Please transcribe the data that follows exactly as given, leaving out every picture.

*** Opening of RECORDS SHOWN ***

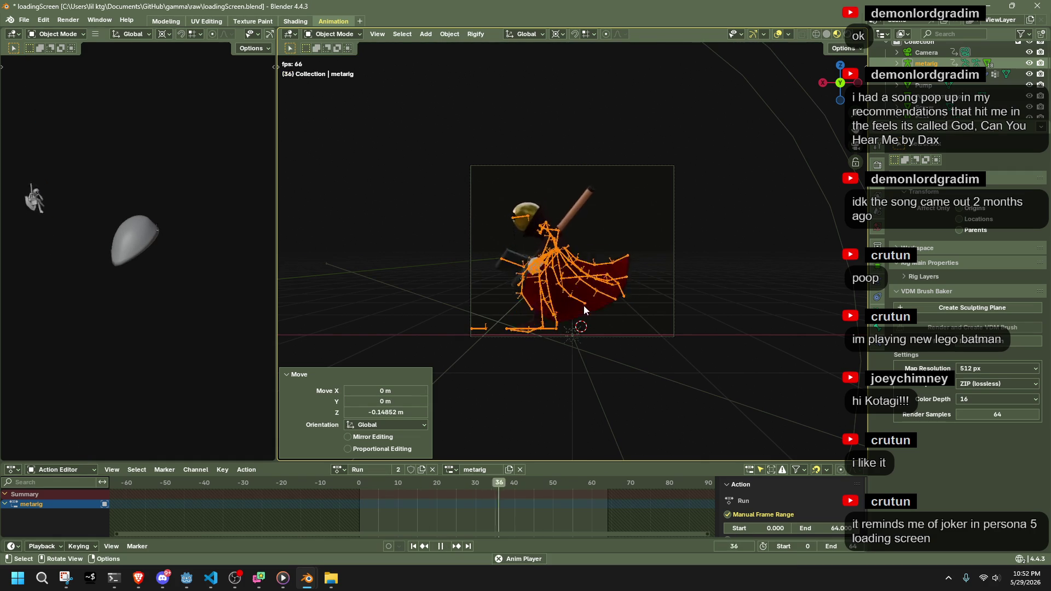
key("space")
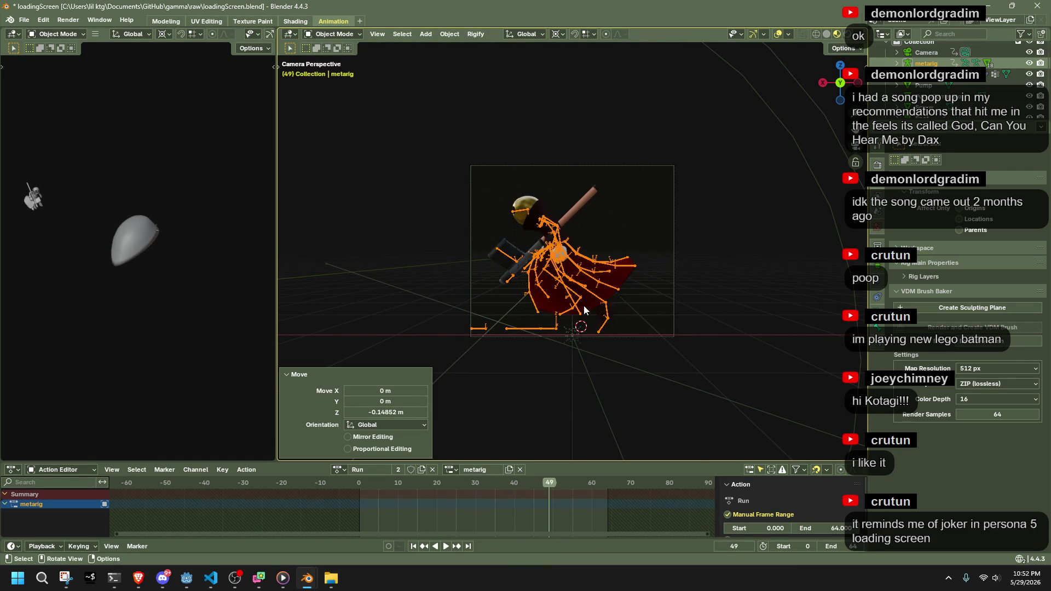
At frame 45 raise the rig 0.1059 m, then play the animation from frame 0
left_click_drag(546, 488, 534, 475)
key("g")
key("z")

*** Close of RECORDS SHOWN ***

**TASK OUTPUT**:
key("space")
At frame 45 raise the rig 0.1059 m, then play the animation from frame 0
left_click_drag(546, 488, 534, 475)
key("g")
key("z")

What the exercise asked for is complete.